En d'autres termes, lorsque les animaux étaient dans un box différent, leurs anciennes mémoires étaient susceptibles d'être activées et d'en "infecter" de nouvelles, provoquant le déclenchement d'une fausse alarme par les rongeurs dans un environnement sûr.

D'autres chercheurs pensent que la variabilité de la mémoire peut être liée d'une manière ou d'une autre à notre capacité à envisager l'avenir. Par exemple, le groupe de Stephen Dewhurst a montré que lorsqu'on demande aux gens d'imaginer un événement à venir, comme préparer des vacances, ils ont souvent de faux souvenirs.

Cela signifie que les mêmes processus qui amènent notre cerveau à ajouter de faux détails aux souvenirs peuvent théoriquement nous aider à modéliser un avenir possible, à rechercher des solutions à des problèmes potentiels et à prédire le développement de situations critiques.

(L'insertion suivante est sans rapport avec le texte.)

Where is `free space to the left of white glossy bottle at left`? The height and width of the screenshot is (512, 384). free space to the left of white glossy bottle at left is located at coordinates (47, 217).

De plus, les neuroscientifiques ont également observé le lien entre la mémoire en général (pas seulement la fausse mémoire) et l'imagination. Par exemple, le groupe de Donna Rose Addis, à l'aide d'un scanner IRM, a analysé l'activité cérébrale des sujets, qui se souvenaient des événements du passé ou imaginaient l'avenir.

Il s'est avéré qu'il existe une similitude étonnante entre les souvenirs et l'imagination - pendant les deux processus, des parties similaires du cerveau sont activées.

Si les hypothèses des scientifiques sont correctes, alors la plasticité de notre mémoire n'est pas du tout un défaut, mais une superpuissance qui nous permet en tant qu'espèce d'être plus adaptatifs. Et qui sait comment nous pourrons utiliser cette superpuissance à l'avenir: peut-être, dans quelques décennies, les psychologues apprendront-ils à contrôler les mémoires afin d'aider les patients à faire face à des troubles mentaux sévères.